Exercises:
**A)** According to the editorial on the Hong Kong Monetary Authority's change of chief, what will be Joseph Yam's chief legacy?
**B)** Return, word for word, the part of the editorial on the Hong Kong Monetary Authority that runs from "A change of" down to "Mr Chan's agenda.".

Provided text:
──────────
A change of regime often raises concerns and anxieties. As the new chief of the Hong Kong Monetary Authority, few doubt that Norman Chan Tak-lam knows his job. He had worked for years as a deputy to outgoing chief executive Joseph Yam Chi-kwong. But the shoes of his formidable predecessor are big ones to fill.

Mr Yam's chief legacy will be his commitment to the currency peg and the independence of the HKMA from government interference. Mr Chan will do well to uphold and defend both. Recent financial scandals have, however, blemished Mr Yam's otherwise stellar record. The controversy over minibonds and Octave Notes has exposed cracks in our regulatory system. The authority is partly to blame for the lax supervision of the banks that sold those products. Therefore, regulatory reform must be on top of Mr Chan's agenda.
──────────
[Source records]
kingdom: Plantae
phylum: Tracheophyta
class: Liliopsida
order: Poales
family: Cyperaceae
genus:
──────────
Exercise answers:
**A)** His commitment to the currency peg and the independence of the HKMA from government interference.

**B)**
A change of regime often raises concerns and anxieties. As the new chief of the Hong Kong Monetary Authority, few doubt that Norman Chan Tak-lam knows his job. He had worked for years as a deputy to outgoing chief executive Joseph Yam Chi-kwong. But the shoes of his formidable predecessor are big ones to fill.

Mr Yam's chief legacy will be his commitment to the currency peg and the independence of the HKMA from government interference. Mr Chan will do well to uphold and defend both. Recent financial scandals have, however, blemished Mr Yam's otherwise stellar record. The controversy over minibonds and Octave Notes has exposed cracks in our regulatory system. The authority is partly to blame for the lax supervision of the banks that sold those products. Therefore, regulatory reform must be on top of Mr Chan's agenda.